February 20. — It feels like spring to-day. A wonderful thing has happened. An old flame, of my girl days, came to see me. We had not met for fifty years — since he went away to college. He had fine eyes, and they are fine still. He kissed me when he went away — very softly. He certainly has perfect manners. — I wonder — Pshaw! What would Jane say! No, no! I am all with Sophocles, who, on being asked in extreme old age it he were still a lover, exclaimed, ‘Heaven forbid! I am only too happy to escape from that!’ Yes, truly it is good to be done with it all, — free from the fever and the fret, — and yet, and yet — I would I were not come to that peaceful time ‘whose calmer kisses wake nor smile nor tear.’ But who can live life over? I must be content with the andante movement, and leave to youth the allegro vivace. At least we have our memories — lovely, if pale, asphodels of the heart.

As the Moors in their exile, the keys treasured still,
Of their castles in Spain, so will we; and no fear
But the doors will fly open whenever we will,
To the prime of the Past, and the sweet of the year.

And at least we can have friends — The daily bread of the heart,’ as someone has fondly called a friend.

And so I will not shiver at the black footprints of Age across my frosted land. Rather, I will emulate old Dr. Johnson, who, when roused at night by the revelry of roysterers under his window, put his head out, and calling, ‘Boys, are you there? ‘ went down and joined them. A fine gaité du cœur is the true philosophy. Let me present a smiling, if wrinkled, front to Old Age.

Last winter, in California, I was so carried away with the Book-Caravan idea, — then new to me, — that I came perilously near buying a ravishing white milk-wagon, which daily stopped at our door, and replacing its equipment of cans with a stock of books selected under the personal supervision of Mr. A. Edward Newton. The climate was favorable to this enterprise, and it failed only because an eighteen-year-old granddaughter, an expert motorist, refused to accompany me as chauffeur, on the ground that ‘people would look at us!’

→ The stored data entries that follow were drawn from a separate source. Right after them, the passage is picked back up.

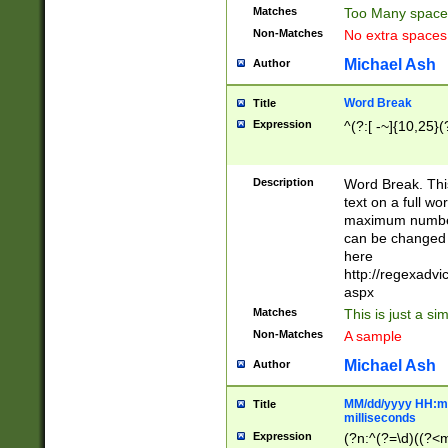
Matches
Too Many space
Non-Matches
No extra space
Michael Ash
Author
Word Break
Title
Expression
^(?:[ -~]{10,25}(?
Description
Word Break. This
text on a full w
maximum number 
can be changed 
here
http://regexadv
aspx
Matches
This is just a s
Non-Matches
A sample
Michael Ash
Author
MM/dd/yyyy HH:mm
Title
milliseconds
Expression
(?n:^(?=\d)((?<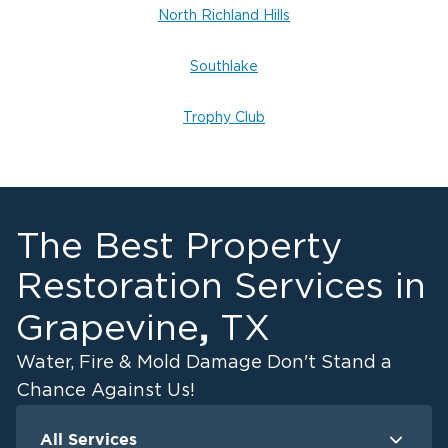
North Richland Hills
Southlake
Trophy Club
The Best Property
Restoration Services in
,
Grapevine
TX
Water, Fire & Mold Damage Don't Stand a
Chance Against Us!
All Services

No! all is not lost while there are books. In my wooden house of Age, still shines a golden room of books. ‘Let ‘s think on our marcies, Chloe,’ said poor old Uncle Tom in a time of sore trial. So I would fain think on mine, and remember my books, when I am at the tag end of everything, looking back, back, as I ride the galloping horse of Time, to the Land of Old Age. No — with my books I can yet warm my hands at the fires of life, even though they leap no more in the wind of Youth. Still can I see Queen Guinevere riding in the pleasant month of May, ‘clothed all in green, as she rode Maying through the wood in great joy and delight.’ Still can I travel back the Long Trail, to the scenes of my youth; and perhaps find, at the foot of the rainbow of dreams and memories, my pot of gold.